## [Supplied information]
== Segment start ==

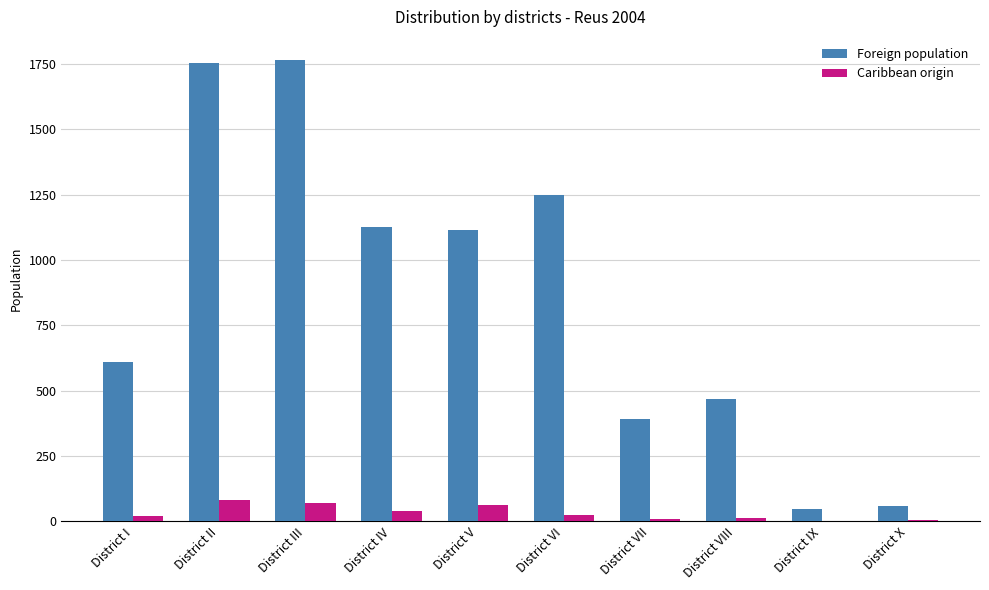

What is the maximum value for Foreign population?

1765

== Segment end ==
== Segment start ==

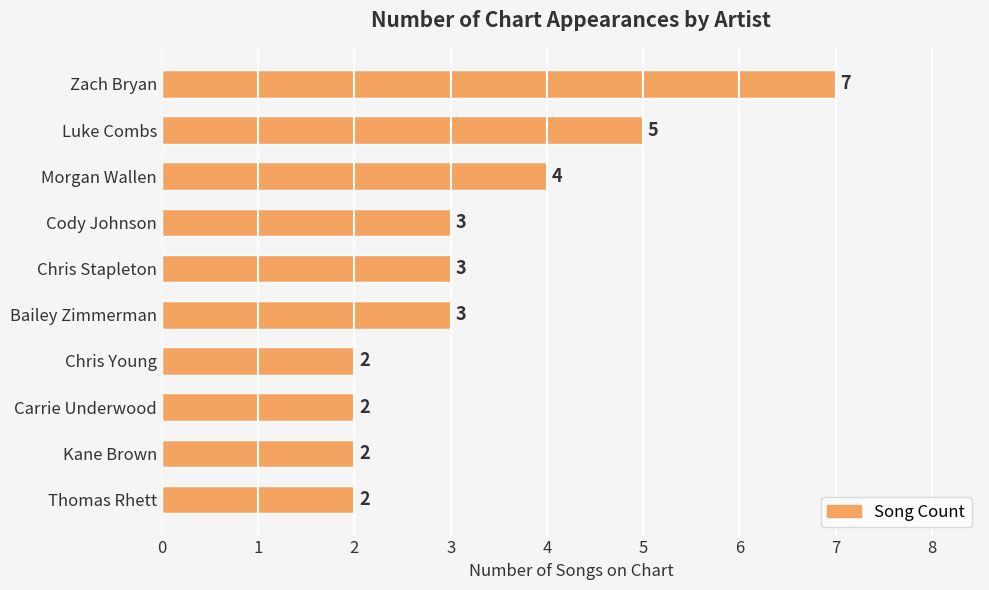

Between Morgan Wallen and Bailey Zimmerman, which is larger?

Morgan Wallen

== Segment end ==
== Segment start ==

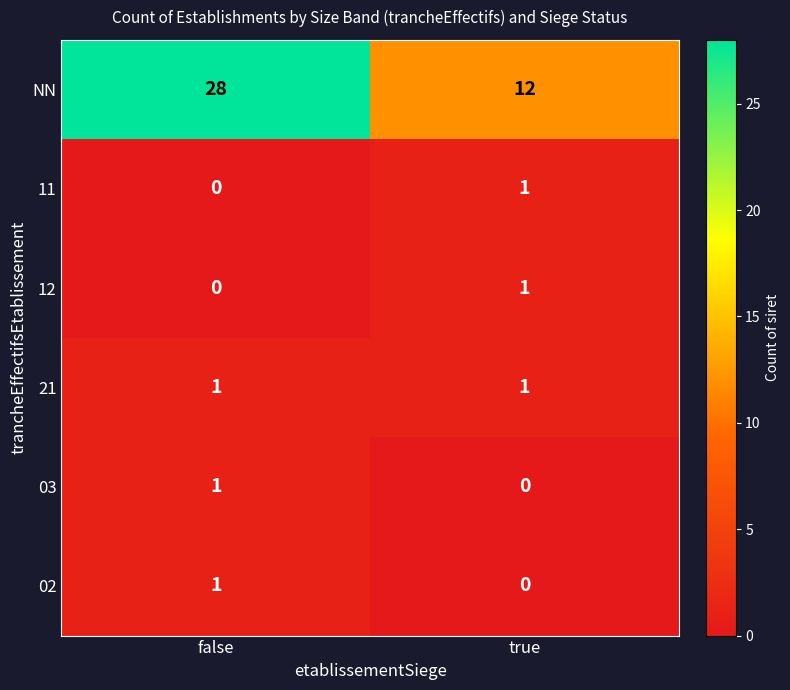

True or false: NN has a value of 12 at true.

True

== Segment end ==

## [Required action]
Pick out each line of the records that contains the word "True", and copy those lines unchanged.

## [Expected answer]
True or false: NN has a value of 12 at true.
True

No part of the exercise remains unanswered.